> [Reading passage]
-.-.-

August 8, 2024 • 4 minute read •
Dagster 1.8: Call Me Maybe
- Name
- TéJaun RiChard
- Handle
- @tejaun
The Dagster 1.8 release introduces changes that provide better integration with other tools, simplify asset management, enhance automation capabilities, and improve data quality.
Here's an overview of the updates.
Ecosystem and Integration Improvements
Un-experimentalizing Pipes
Dagster Pipes is our toolkit designed for building integrations between Dagster and external execution environments, ultimately enabling the separation of orchestration and business logic in the Dagster ecosystem.
As of today, the Pipes API and its integrations with Lambda, Kubernetes, and Databricks are now stable and no longer experimental. Try incorporating it into your pipelines and see their extended integration capabilities for yourself.
Get the latest info on Dagster Pipes in our documentation.

-.-.-

> [Work to do]
a – Return the part of the Dagster 1.8 post that begins at the words "August 8, 2024" and stops after "improve data quality.".
b – According to the Dagster 1.8 post, which integrations of the Pipes API are now stable?
The rows after this point are separate material with no connection to the Dagster 1.8 post.

-.-.-

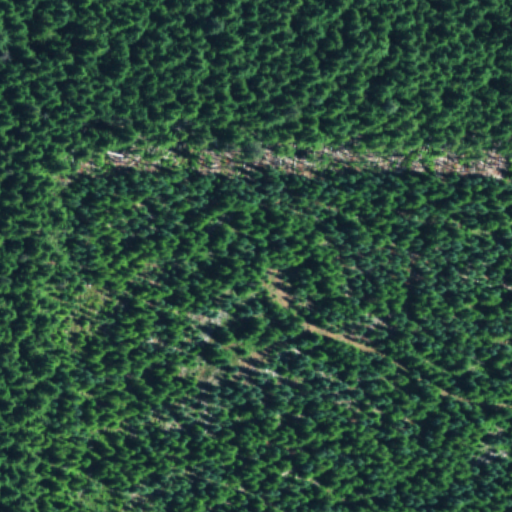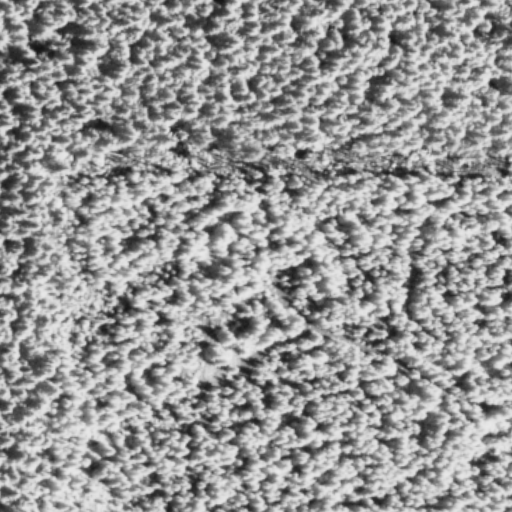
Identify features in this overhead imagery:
road: (2, 256)
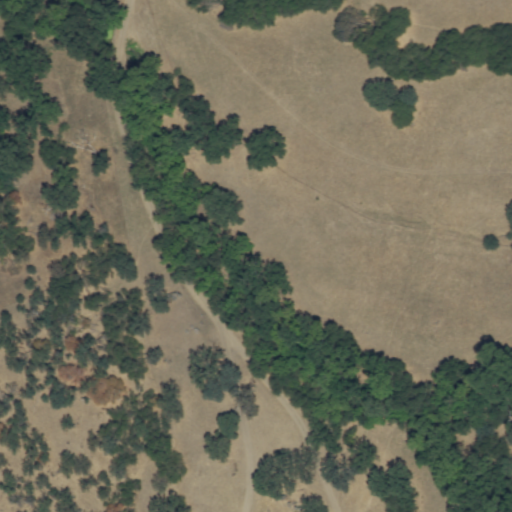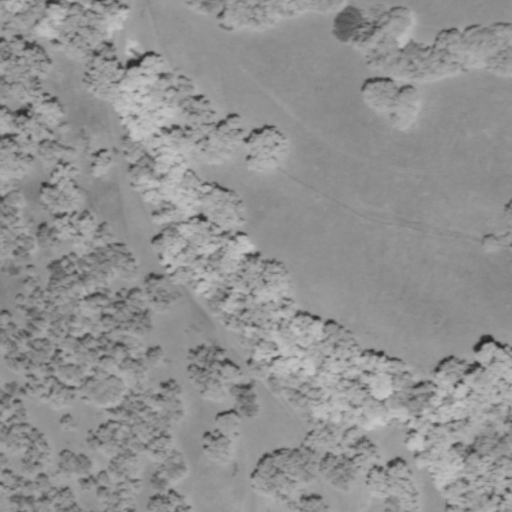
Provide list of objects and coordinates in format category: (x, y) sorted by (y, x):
road: (178, 255)
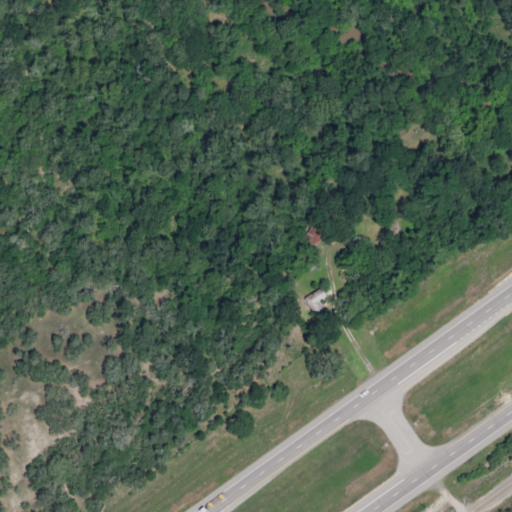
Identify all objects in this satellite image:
river: (393, 58)
building: (313, 300)
road: (364, 404)
road: (405, 431)
road: (441, 461)
railway: (490, 496)
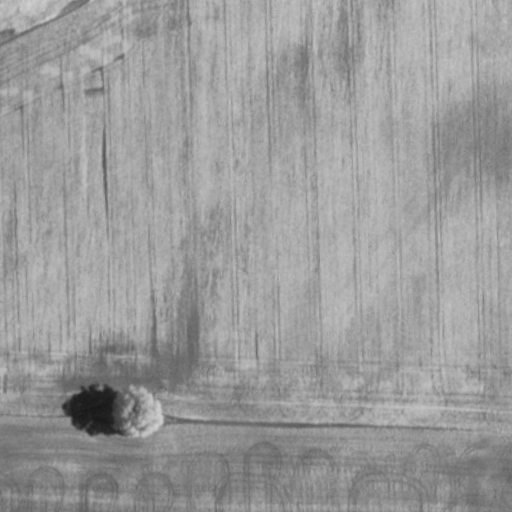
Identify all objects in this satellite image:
crop: (257, 211)
crop: (248, 467)
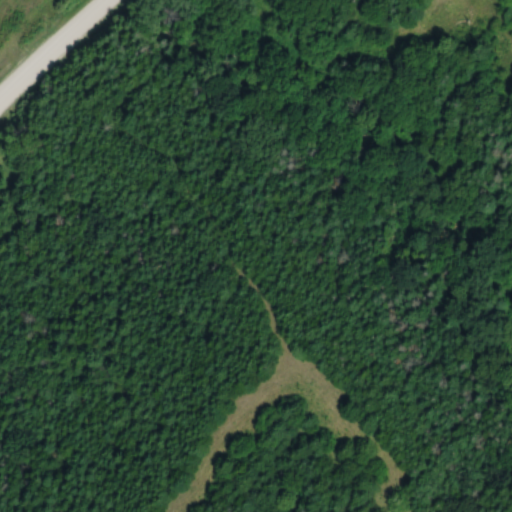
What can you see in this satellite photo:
road: (54, 48)
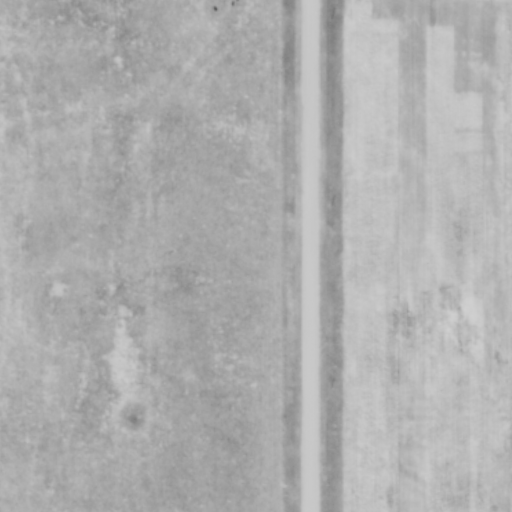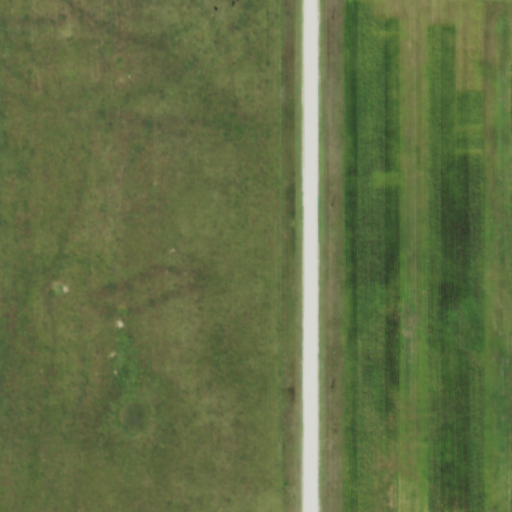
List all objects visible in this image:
road: (307, 256)
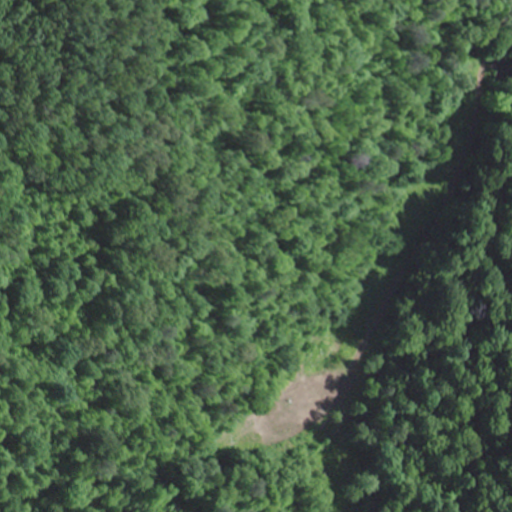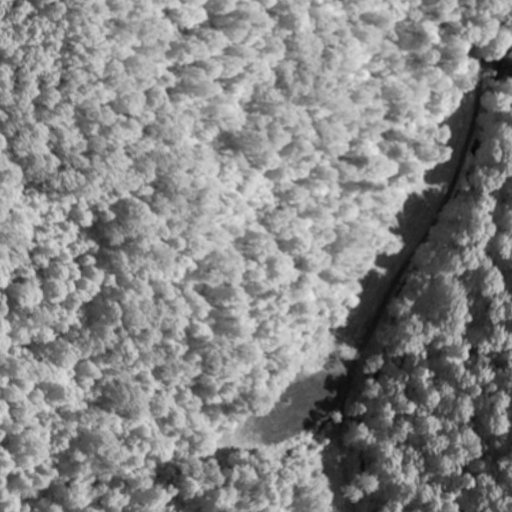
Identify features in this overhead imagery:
building: (305, 403)
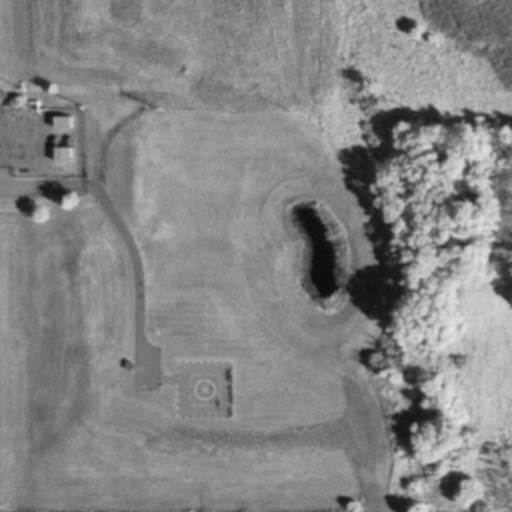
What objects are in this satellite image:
road: (38, 185)
road: (371, 499)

-.-.-

> [In response]
a –
August 8, 2024 • 4 minute read •
Dagster 1.8: Call Me Maybe
- Name
- TéJaun RiChard
- Handle
- @tejaun
The Dagster 1.8 release introduces changes that provide better integration with other tools, simplify asset management, enhance automation capabilities, and improve data quality.

b – Lambda, Kubernetes, and Databricks.